Incentivizing the domestic manufacturing sector
There is also a growing sentiment among the stakeholders that the domestic content requirement (DCR) is a foolproof mechanism and works much better than ALMM despite a short-term mismatch in the supply and demand for DCR products currently. That might, however, act as the catalyst for future investments and lead to the expansion of the domestic manufacturing sector, which the government is aiming for.
Speaking on the current predicament of domestic module manufacturers, Bharat Bhut, Co-founder and Director of Goldi Solar, said, “The current pandemic situation has hampered several operations, including enlistment under ALMM. Once ALMM is streamlined, it will ensure that all solar projects use quality modules. Any benefit that domestic manufacturers might gain will be brief as they will still have to meet the quality criteria. In the past, there were hurdles due to a lack of capital, machinery, and technical know-how. Today, domestic manufacturers are more than equipped to handle the demands of the upcoming projects.”
“With the introduction of the production-linked incentive program, some manufacturers are in the process of establishing or have already set up additional capacities. The BCD has helped generate positive sentiment among Indian solar manufacturers and the auxiliary industry. We see more acceptability for green energy, and there is a shift in mindset from conventional to renewable energy sources. We can expect investments and adoption of solar at a larger scale once it is in effect,” Bhut opined.

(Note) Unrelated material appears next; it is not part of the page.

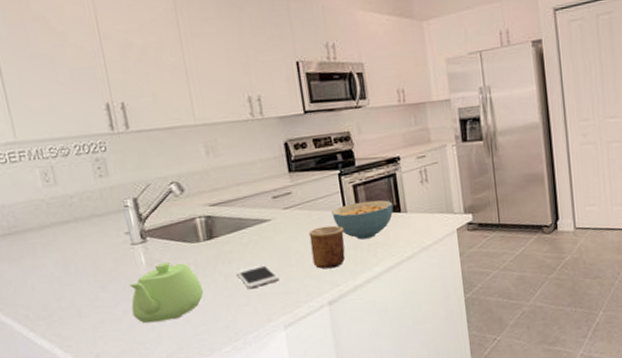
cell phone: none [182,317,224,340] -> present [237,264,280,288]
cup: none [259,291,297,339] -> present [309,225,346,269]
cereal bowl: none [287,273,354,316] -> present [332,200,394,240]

Capacity expansion announcements do not always mean they will happen. Making a case for the domestic manufacturers, Hiranandani noted, “Vikram Solar has announced a 5 GW capacity addition, and Waaree has also announced another 5 GW, and others have done the same. We have already ordered the lines and started work on them, and by the time BCD comes up, we’ll be ready for the increase in demand. Our installation numbers are in the range of 8 GW – 9 GW per year, so we are capable of meeting the demands.”
Logistics issue for inspection
Inspection of facilities in China could be delayed for over a year, according to some suppliers. China is yet to open the country for visitors, and there is also a compulsory 28-day quarantining directive in place. When asked about their offshore facilities in Vietnam, Thailand, and Malaysia, and others, the suppliers believe that these facilities are catering to the demand of the US and European markets as they are dedicated to manufacturing N-type modules that are generally priced high and are also booked until the next two years.
It might be a while before Chinese manufacturers can enlist under ALMM. Until then, the developers and investors must bear the risk of any rise in project cost or supply chain disruption. The list of eligible domestic module suppliers could shrink based on whether they can make it to the Tier-1 list maintained by the lenders to finance projects.
“Solar installations will slow down, and the market will shrink if developers bid higher to factor in the increased module costs and state agencies refuse the higher bids. Two states have recently canceled auctions citing high tariffs. Hopefully, the industry doesn’t lose another 12 months to a new policy wrinkle when it is desperately clawing back from the second wave of the pandemic,” said Raj Prabhu, CEO of Mercom Capital Group.